Tarih boyunca ibadethaneler tanrının evi olarak kabul edilmiş ve kutsanmışlar. İbadethanelere saygısızlık edenler lanetlenmiş, hoş görülmemiştir.
Krallar, sultanlar, tarihi kişilikler ve zenginler veya bağış toplanarak yapılan ibadethanelerin hiçbiri sembolik olarak yaptıran kişinin ismi verilse bile kişisel mülkiyet kapsamında ad edilmemiştir.
20 Ekim tarihinde medyada “Mardin’de bulunan 1700 yıllık tescilli kilisenin, tapusunu elinde bulunduran İbrahim Aycun tarafından 7 milyon 250 bin TL fiyatla satışa çıkarıldı. Yıllardır depo olarak kullanılan Kültür ve Turizm Bakanlığı’nın da kültür varlığı olarak tescillediği Mor Yuhanna Süryani Kilisesi’nin satışa çıkarılmasına kentte yaşayan Süryaniler tepki gösterdi.” Haberini okuyunca bende kardeşim Mardin Kırklar Kilisesi Ruhanisi Gabriyel Akyüz gibi, Allah’ın evi olarak addedilen ibadethanelerin parayla satılmaması gerektiğini düşünüyorum.

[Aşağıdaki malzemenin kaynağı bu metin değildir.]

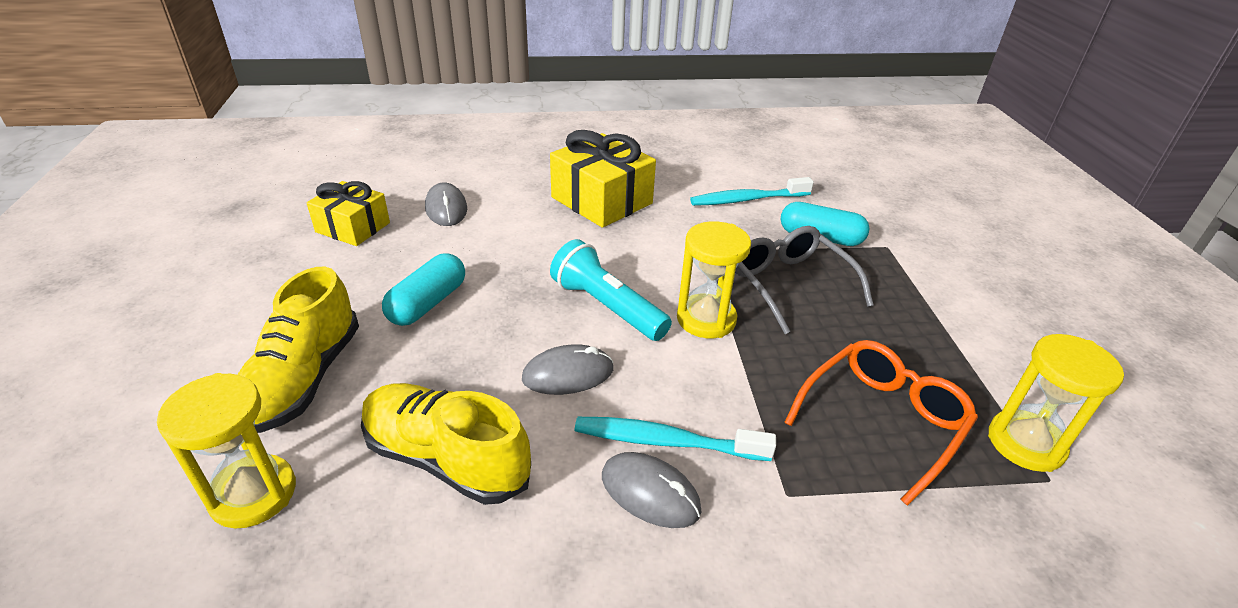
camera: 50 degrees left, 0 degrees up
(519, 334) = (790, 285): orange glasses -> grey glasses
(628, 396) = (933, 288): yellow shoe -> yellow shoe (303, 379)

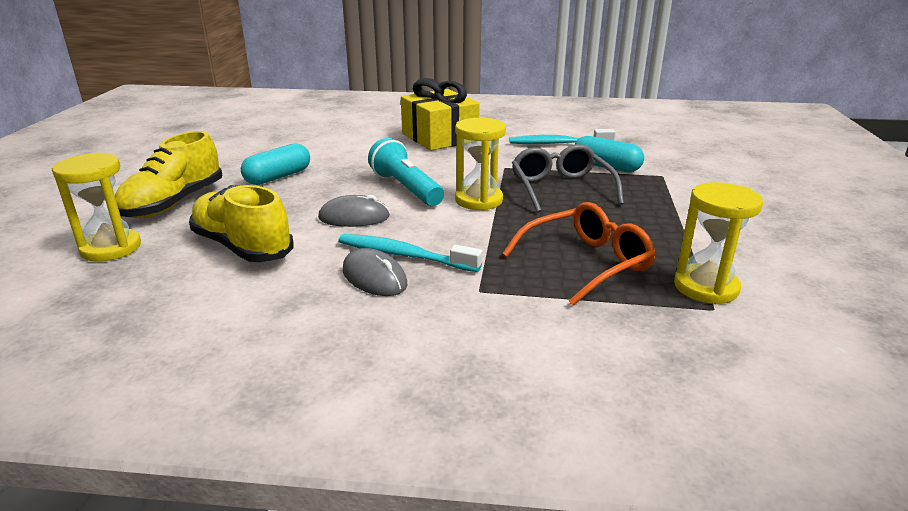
camera: 15 degrees right, 10 degrees down
(353, 227) = (251, 139): yellow gift -> none
(446, 208) = (321, 134): grey mouse -> none

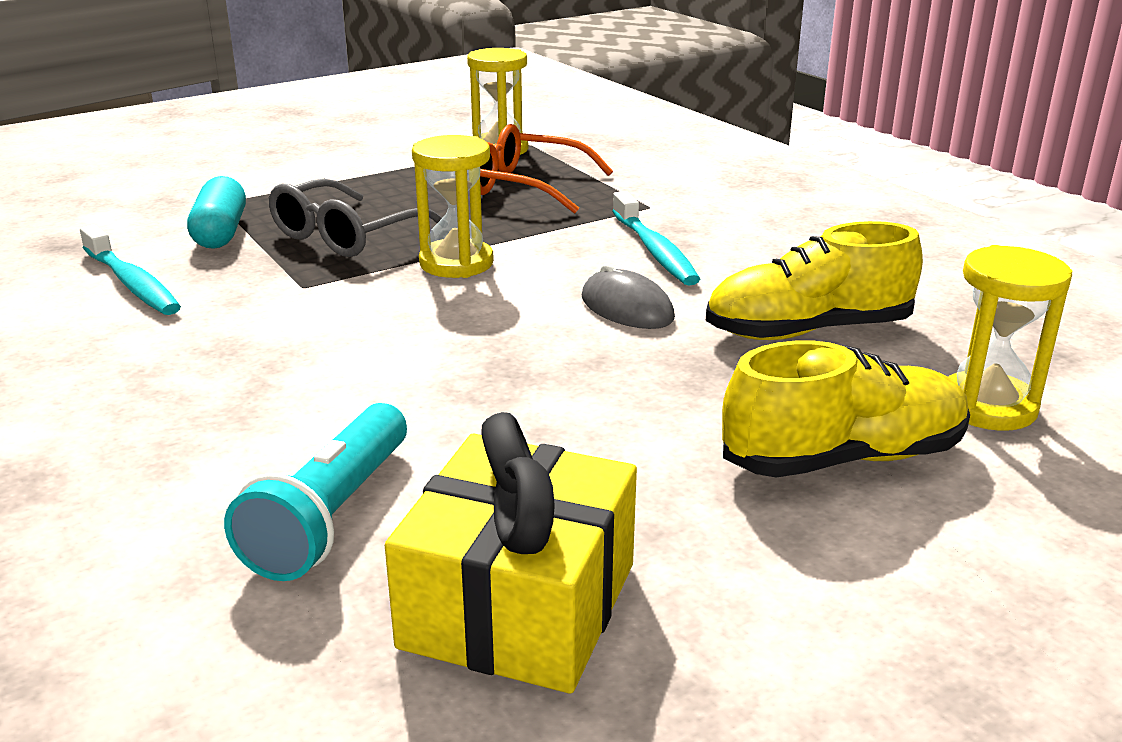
camera: 130 degrees left, 0 degrees up
(243, 247) = (807, 331): yellow shoe -> yellow shoe turned 75 degrees clockwise
(278, 177) = (609, 434): turquoise capsule -> none
(374, 277) = (716, 246): grey mouse -> none
(406, 188) = (488, 316): turquoise flashlight -> turquoise flashlight (331, 516)
(439, 137) = (195, 386): yellow gift -> yellow gift (519, 605)

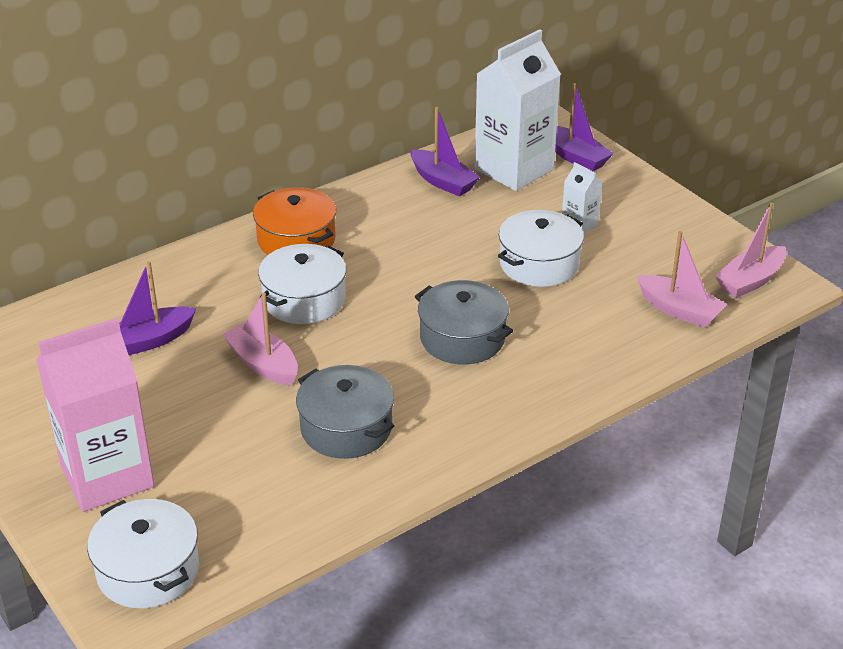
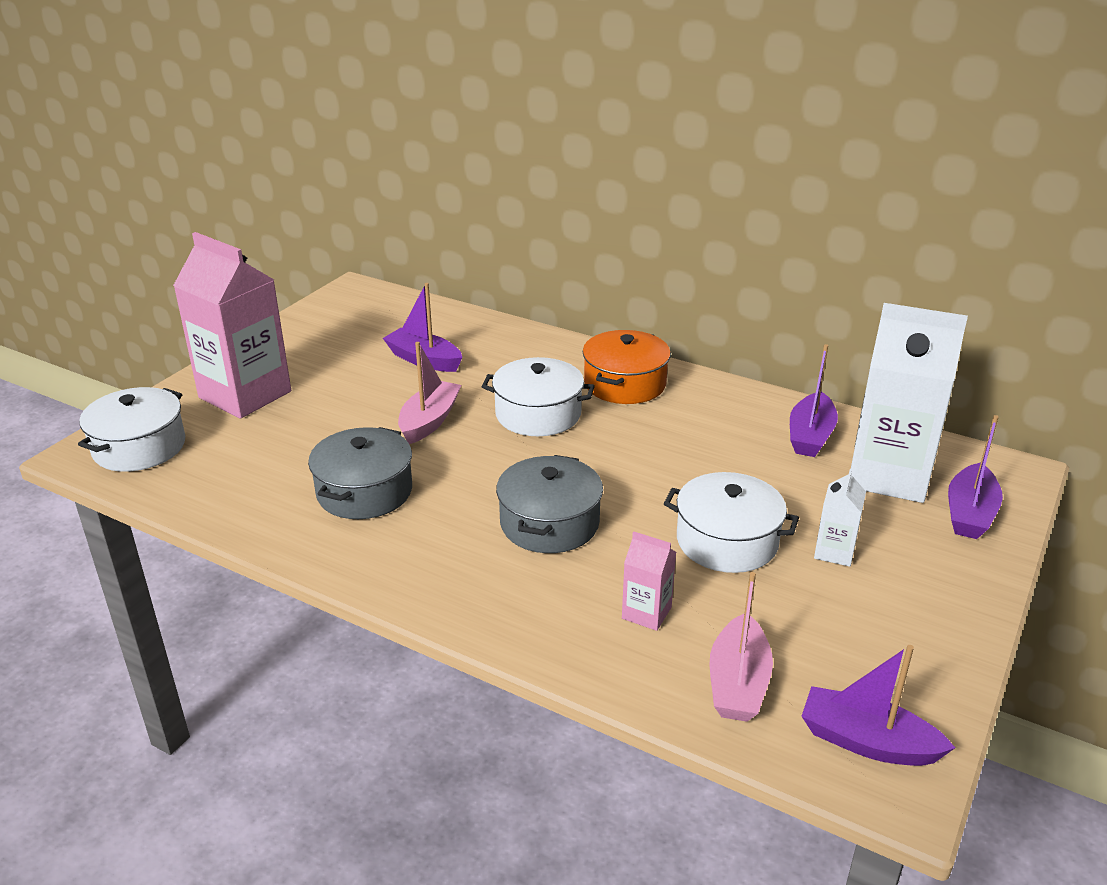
camera: 65 degrees right, 5 degrees down
(593, 325) = (646, 613): none -> pink carton
(750, 281) = (867, 741): pink boat -> purple boat

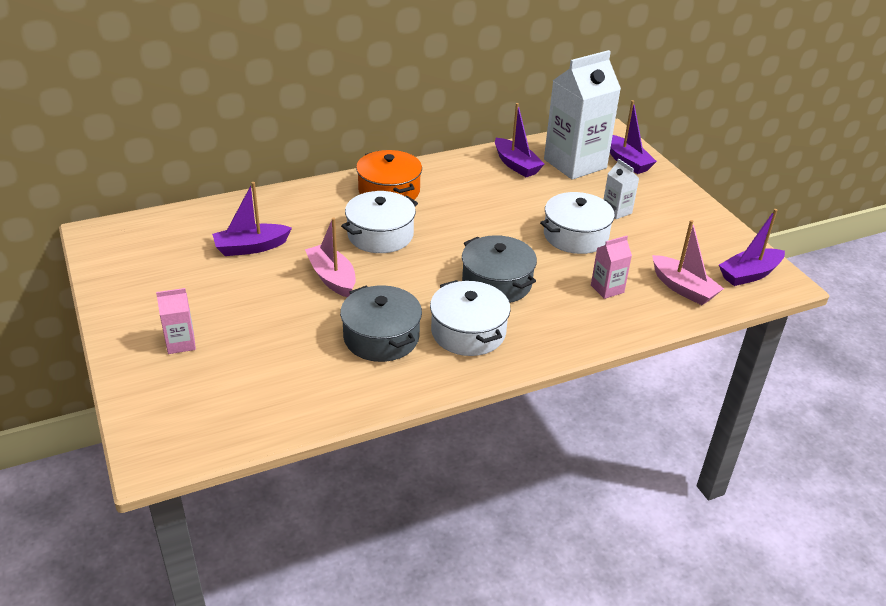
camera: 55 degrees left, 5 degrees up
(139, 447) = (184, 423): white pot -> white pot (468, 332)
(245, 394) = (181, 343): pink carton -> pink carton, size x0.44

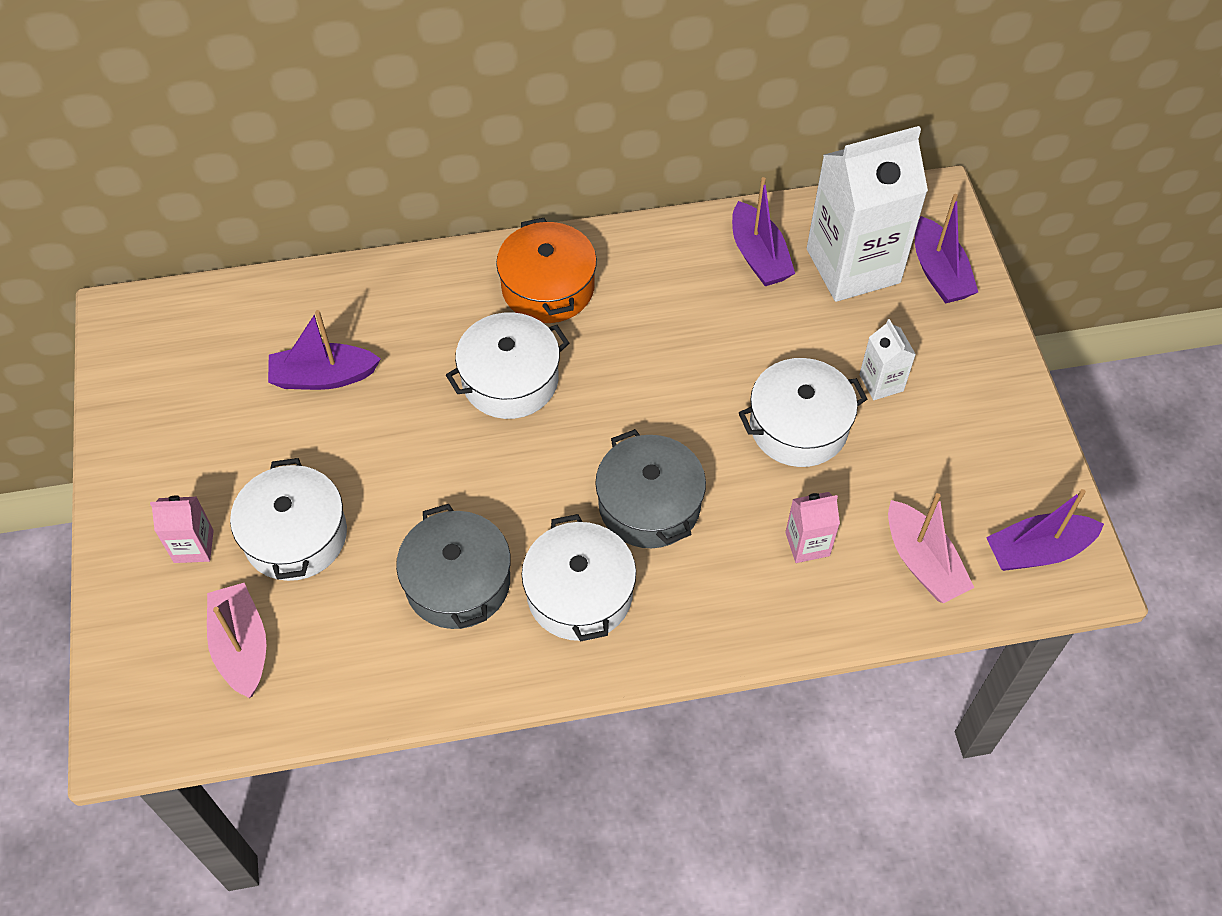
camera: 15 degrees right, 20 degrees up
(256, 328) = (295, 536): none -> white pot
(332, 278) = (420, 456): pink boat -> pink boat (242, 646)

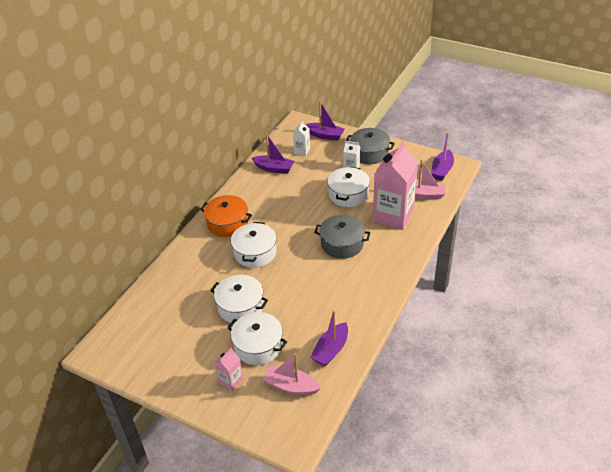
camera: 50 degrees left, 15 degrees down
(323, 377) = (196, 303): purple boat -> purple boat (330, 350)
(457, 582) = (324, 309): grey pot -> grey pot (369, 153)
(580, 593) = (359, 279): white pot -> white pot (240, 306)
(807, 544) = (393, 215): pink carton -> pink carton, size x2.25
(853, 266) = (302, 151): white carton -> white carton, size x0.44

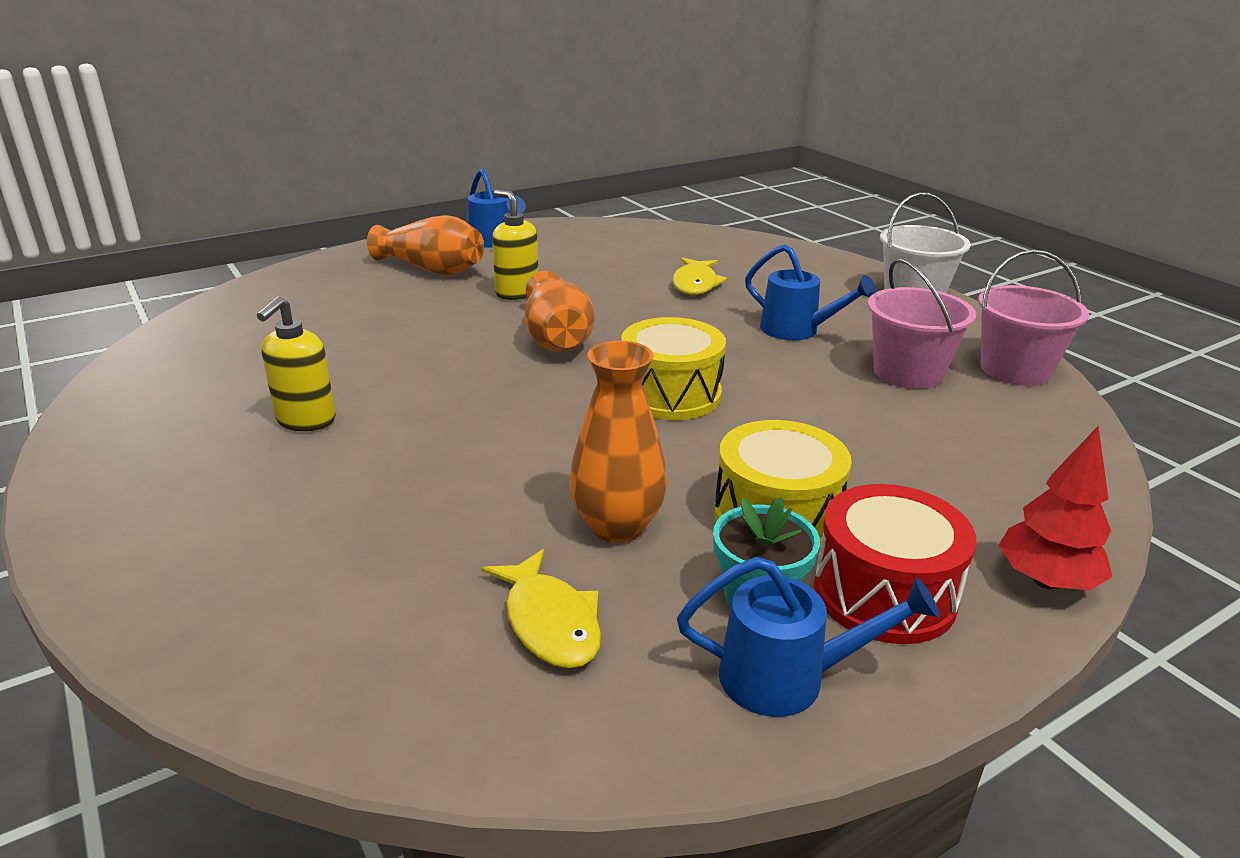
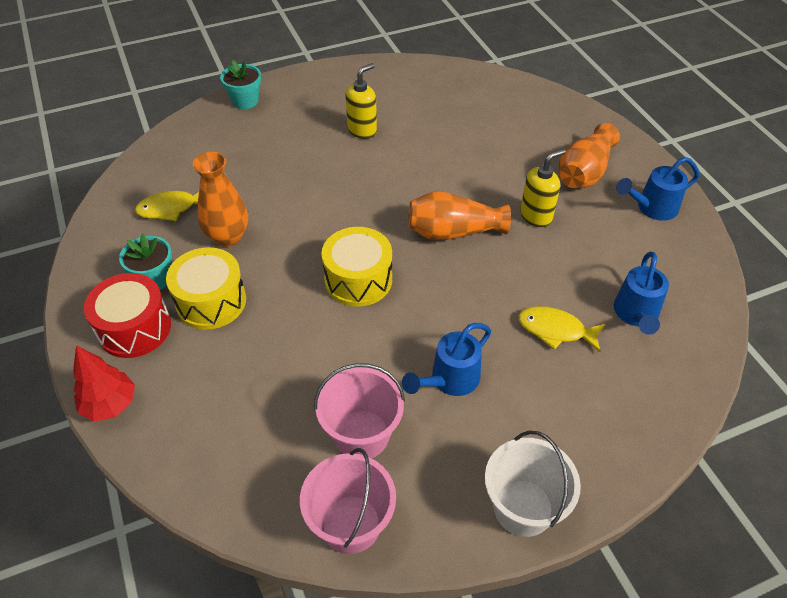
camera: 100 degrees right, 20 degrees up
(143, 583) = (245, 101): none -> turquoise flower pot
(305, 421) = (362, 130): yellow soap dispenser -> yellow soap dispenser turned 105 degrees clockwise
(787, 678) = (103, 277): blue watering can -> blue watering can (636, 314)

Aslında toplumsal vicdan ve hukukta çok net olarak aynı kanaattedir.
Türkiye’de toplumsal vicdanı rahatsız eden ve inançlarımıza aykırı bu olayların yaşanmasına sebep olan uygulamaların ilki 1928, ikincisi 15 Kasım 1935 yılında çıkarılan 2845 sayılı ibadethanelerin Tasnifine Dair Kanunla en büyük yıkım yaşandı. Bu kanun çerçevesinde binlerce tarihi camii, kilise ve tapınak on binlerce dönüm arazileriyle birlikte yağmalandı üç beş kuruşa bazı çevrelere peşkeş çekildi.
Bilindiği gibi 766 sayılı Tapulama Kanununun 36.ncı maddesi; namazgâh, mezarlık, yunak ve cami gibi yerlerin, içinde bulunduğu köy tüzel kişilikleri adına tescil edileceği hükmünü amirdir.
Belediye kuruluşu bulunan yerlerde; Medeni Kanunun yürürlüğe girdiği 4 Ekim 1926 tarihinden önce inşa edilmiş camiler ile bu tarihten sonra vakıf arazileri üzerine inşa edilmiş veya halen Vakıflar Genel Müdürlüğünün idaresinde bulunan ibadethanelerin Vakıflar Genel Müdürlüğü adına. 4 Ekim 1926 tarihinden sonra, mülkiyeti kişilere ait taşınmaz mallar üzerine inşa edilen ibadethaneler ile devletin hüküm ve tasarrufu altında bulunan yerler üzerine inşa edilmiş ibadethanelerin, resmen oluşmuş (Yaptırma ve yaşatma Derneği) mevcut ise bu dernek adına, aksi halde de Maliye Hazinesi adına, tespit edilmeleri icap eder denilmektedir.
Hükümler çok açık ve net olarak ibadethanelerin devletin güvencesi ve koruması altındadır hükmünü belirtmektedir. Tarihin en karanlık dönemlerinde bile bir ülkeyi ele geçiren ne sultanlar ne de krallar o ülkenin ibadethanelerini satışa çıkarmamıştır. Varsa da çok nadirdir.
Vatandaşların ibadetini ve ibadethanelerini güvence altına almış bir ülkede tarihin bir döneminde yapılan hatayla ibadethaneler ve arazileri peşkeş çekilerek ahıra dönüştürülerek toplumun vicdanını sızlatan, uluslararası camiada olumsuz bir intibah yaratan bu ayıptan, kültür varlığı olarak tescillenmiş bu ibadethanelerin devletin ilgili kurumlarınca asıl sahiplerine iadesi yapılarak kurtulması gerektiği kanaatindeyim.Dilerim ilgili kurumlar bu konuda gerekli hassasiyeti gösterir.
Belirli dönemlerin koşullarından kaynaklanan Saiklerle her ne şekilde olur olsun mülkiyetini edindikleri ibadethaneleri benimde vesile olduğum Siirt’teki Mor Yakup Manastırının mülkiyetini birinden satın alarak edinen Sayın Mihemed Emin Evin’in yaptığı gibi asıl sahipleri olan Keldani vakfına karşılıksız bağışta bulunmasının asil davranışı örnek olmalıdır. Bu asil davranış onun torunlarına ve tüm ailesine toplumsal saygınlık kazandırmıştır.
Allah’ın evi, nizamin sembolü olan devletin güvencesinde ona ibadet etmesi gereken tüm kullarının olmalıdır.